▸ **Work required**
Return verbatim all lines from the first one in the records to the line with "bottle: present [40,369,69,409]", both ends kept.

▸ **Material for the task**
*-*-*

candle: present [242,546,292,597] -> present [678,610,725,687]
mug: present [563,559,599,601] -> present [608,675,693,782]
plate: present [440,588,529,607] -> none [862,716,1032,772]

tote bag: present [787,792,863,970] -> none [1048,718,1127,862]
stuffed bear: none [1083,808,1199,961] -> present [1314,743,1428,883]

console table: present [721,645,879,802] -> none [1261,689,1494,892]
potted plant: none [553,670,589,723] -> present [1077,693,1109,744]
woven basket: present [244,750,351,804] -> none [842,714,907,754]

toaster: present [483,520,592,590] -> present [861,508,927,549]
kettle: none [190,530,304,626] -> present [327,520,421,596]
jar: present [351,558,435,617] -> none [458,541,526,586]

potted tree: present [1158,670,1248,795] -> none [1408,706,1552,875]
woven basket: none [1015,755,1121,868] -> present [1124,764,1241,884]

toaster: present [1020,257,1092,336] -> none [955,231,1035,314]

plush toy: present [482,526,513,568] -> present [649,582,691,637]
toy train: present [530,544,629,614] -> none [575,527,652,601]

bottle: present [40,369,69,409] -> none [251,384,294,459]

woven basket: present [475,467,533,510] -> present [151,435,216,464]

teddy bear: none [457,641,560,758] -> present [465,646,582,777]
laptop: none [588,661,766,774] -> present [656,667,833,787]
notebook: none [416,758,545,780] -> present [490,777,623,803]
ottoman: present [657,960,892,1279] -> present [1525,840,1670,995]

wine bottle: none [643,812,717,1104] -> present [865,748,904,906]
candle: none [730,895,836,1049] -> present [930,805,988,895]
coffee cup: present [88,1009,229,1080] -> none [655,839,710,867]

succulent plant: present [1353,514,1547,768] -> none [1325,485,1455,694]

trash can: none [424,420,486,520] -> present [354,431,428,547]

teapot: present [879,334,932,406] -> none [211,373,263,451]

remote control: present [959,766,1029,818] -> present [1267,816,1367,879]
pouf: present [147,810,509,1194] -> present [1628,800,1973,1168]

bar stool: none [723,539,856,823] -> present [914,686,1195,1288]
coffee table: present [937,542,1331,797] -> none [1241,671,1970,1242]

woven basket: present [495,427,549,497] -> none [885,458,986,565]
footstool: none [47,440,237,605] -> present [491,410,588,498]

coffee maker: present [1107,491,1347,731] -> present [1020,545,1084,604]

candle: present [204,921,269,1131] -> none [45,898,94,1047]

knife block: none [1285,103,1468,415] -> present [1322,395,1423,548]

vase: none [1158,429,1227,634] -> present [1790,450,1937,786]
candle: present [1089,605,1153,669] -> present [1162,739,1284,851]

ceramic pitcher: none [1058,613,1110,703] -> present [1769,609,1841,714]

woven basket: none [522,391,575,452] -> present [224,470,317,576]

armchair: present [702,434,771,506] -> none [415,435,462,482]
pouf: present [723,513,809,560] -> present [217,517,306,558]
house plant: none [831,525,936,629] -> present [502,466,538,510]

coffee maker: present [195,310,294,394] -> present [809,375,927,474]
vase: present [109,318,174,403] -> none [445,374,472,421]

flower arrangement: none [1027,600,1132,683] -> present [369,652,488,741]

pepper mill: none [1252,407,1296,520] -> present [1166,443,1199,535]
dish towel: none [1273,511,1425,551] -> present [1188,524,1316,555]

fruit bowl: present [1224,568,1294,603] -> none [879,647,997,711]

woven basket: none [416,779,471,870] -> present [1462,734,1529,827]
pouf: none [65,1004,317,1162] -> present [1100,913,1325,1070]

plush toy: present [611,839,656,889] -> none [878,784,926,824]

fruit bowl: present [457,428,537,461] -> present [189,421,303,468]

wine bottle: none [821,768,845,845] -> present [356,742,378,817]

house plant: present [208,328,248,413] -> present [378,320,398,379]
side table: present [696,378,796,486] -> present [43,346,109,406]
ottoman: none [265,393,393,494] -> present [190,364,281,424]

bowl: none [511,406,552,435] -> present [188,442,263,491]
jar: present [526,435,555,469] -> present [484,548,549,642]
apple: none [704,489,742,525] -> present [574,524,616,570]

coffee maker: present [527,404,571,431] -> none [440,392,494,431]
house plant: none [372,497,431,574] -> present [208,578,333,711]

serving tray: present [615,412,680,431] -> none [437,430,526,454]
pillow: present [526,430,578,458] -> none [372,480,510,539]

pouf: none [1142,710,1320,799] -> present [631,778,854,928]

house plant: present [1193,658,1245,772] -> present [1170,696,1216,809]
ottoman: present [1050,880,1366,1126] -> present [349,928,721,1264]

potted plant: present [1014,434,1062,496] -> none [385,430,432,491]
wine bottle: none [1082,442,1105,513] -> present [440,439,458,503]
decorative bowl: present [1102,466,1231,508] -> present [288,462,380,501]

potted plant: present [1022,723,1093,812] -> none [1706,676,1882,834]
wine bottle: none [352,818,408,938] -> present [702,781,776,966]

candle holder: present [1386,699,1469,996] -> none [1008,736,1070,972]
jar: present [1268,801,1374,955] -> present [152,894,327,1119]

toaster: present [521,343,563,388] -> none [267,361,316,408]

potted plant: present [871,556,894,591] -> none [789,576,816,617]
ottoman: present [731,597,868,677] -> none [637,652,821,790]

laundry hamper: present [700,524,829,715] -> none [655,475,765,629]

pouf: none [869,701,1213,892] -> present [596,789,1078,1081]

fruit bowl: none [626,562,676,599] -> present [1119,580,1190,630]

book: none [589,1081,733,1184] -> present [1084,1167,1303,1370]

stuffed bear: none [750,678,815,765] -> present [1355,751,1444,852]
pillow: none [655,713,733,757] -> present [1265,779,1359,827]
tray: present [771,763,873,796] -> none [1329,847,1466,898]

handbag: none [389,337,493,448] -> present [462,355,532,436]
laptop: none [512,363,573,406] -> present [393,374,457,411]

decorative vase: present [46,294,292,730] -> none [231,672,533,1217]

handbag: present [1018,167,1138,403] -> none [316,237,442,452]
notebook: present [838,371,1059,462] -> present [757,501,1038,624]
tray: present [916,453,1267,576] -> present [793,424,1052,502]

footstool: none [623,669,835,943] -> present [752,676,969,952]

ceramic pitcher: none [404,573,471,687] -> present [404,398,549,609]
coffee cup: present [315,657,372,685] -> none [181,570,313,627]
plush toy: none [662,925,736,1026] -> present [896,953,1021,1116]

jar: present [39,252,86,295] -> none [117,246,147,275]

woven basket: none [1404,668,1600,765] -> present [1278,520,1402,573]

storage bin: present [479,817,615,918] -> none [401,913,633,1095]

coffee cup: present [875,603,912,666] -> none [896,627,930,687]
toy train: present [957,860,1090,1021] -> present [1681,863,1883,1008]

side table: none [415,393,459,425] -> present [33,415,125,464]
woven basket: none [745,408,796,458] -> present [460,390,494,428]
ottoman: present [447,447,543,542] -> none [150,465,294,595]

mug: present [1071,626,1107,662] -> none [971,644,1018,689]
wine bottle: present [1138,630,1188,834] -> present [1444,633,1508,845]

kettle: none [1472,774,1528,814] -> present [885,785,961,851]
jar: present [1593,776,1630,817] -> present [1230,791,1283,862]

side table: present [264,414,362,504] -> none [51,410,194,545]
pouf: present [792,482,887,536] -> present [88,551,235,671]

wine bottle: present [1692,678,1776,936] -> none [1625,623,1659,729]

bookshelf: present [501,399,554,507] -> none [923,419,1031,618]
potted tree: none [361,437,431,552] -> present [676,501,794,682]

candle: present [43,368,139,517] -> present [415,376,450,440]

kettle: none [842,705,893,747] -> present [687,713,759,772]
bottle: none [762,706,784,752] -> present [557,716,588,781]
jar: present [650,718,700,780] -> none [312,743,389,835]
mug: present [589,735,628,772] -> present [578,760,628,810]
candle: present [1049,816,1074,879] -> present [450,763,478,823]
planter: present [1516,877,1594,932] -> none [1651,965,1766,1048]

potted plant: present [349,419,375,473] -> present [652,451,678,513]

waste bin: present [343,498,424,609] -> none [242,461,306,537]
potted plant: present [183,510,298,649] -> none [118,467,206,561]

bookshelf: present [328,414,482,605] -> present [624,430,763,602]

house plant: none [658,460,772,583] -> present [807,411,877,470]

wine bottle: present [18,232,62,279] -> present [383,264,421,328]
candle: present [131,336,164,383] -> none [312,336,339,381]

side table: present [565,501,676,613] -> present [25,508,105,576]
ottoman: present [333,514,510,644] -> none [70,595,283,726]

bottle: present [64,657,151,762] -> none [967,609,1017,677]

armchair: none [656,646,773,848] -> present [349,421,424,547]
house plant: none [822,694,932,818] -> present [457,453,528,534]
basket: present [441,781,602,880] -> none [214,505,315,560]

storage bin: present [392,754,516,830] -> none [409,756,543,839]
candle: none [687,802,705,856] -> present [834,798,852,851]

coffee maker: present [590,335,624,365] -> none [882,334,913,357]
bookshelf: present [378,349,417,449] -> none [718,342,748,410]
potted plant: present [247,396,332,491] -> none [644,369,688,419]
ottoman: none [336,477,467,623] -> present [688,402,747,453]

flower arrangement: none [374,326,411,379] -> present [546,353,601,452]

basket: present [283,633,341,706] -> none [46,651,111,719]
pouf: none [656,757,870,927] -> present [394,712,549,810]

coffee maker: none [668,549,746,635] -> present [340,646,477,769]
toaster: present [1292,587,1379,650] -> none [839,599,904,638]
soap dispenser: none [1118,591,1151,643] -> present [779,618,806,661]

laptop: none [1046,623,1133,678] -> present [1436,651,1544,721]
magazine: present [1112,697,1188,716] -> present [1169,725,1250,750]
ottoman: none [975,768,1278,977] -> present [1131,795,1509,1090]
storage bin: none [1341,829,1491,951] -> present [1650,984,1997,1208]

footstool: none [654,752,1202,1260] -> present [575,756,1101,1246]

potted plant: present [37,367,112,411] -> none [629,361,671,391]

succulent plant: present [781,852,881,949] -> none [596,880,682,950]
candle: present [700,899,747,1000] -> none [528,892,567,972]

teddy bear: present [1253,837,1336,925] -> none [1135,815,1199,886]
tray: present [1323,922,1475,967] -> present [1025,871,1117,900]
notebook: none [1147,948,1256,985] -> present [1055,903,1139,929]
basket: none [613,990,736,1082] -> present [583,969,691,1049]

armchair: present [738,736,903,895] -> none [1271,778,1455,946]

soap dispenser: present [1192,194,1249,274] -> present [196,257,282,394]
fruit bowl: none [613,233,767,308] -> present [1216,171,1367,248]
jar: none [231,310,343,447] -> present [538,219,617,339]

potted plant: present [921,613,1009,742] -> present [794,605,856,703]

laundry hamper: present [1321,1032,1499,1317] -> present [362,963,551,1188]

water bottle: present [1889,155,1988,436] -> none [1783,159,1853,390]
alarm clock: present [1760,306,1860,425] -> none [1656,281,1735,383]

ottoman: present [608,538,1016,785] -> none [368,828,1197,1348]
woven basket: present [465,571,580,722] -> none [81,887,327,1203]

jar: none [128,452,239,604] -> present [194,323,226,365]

*-*-*

▸ **Written response**
candle: present [242,546,292,597] -> present [678,610,725,687]
mug: present [563,559,599,601] -> present [608,675,693,782]
plate: present [440,588,529,607] -> none [862,716,1032,772]

tote bag: present [787,792,863,970] -> none [1048,718,1127,862]
stuffed bear: none [1083,808,1199,961] -> present [1314,743,1428,883]

console table: present [721,645,879,802] -> none [1261,689,1494,892]
potted plant: none [553,670,589,723] -> present [1077,693,1109,744]
woven basket: present [244,750,351,804] -> none [842,714,907,754]

toaster: present [483,520,592,590] -> present [861,508,927,549]
kettle: none [190,530,304,626] -> present [327,520,421,596]
jar: present [351,558,435,617] -> none [458,541,526,586]

potted tree: present [1158,670,1248,795] -> none [1408,706,1552,875]
woven basket: none [1015,755,1121,868] -> present [1124,764,1241,884]

toaster: present [1020,257,1092,336] -> none [955,231,1035,314]

plush toy: present [482,526,513,568] -> present [649,582,691,637]
toy train: present [530,544,629,614] -> none [575,527,652,601]

bottle: present [40,369,69,409] -> none [251,384,294,459]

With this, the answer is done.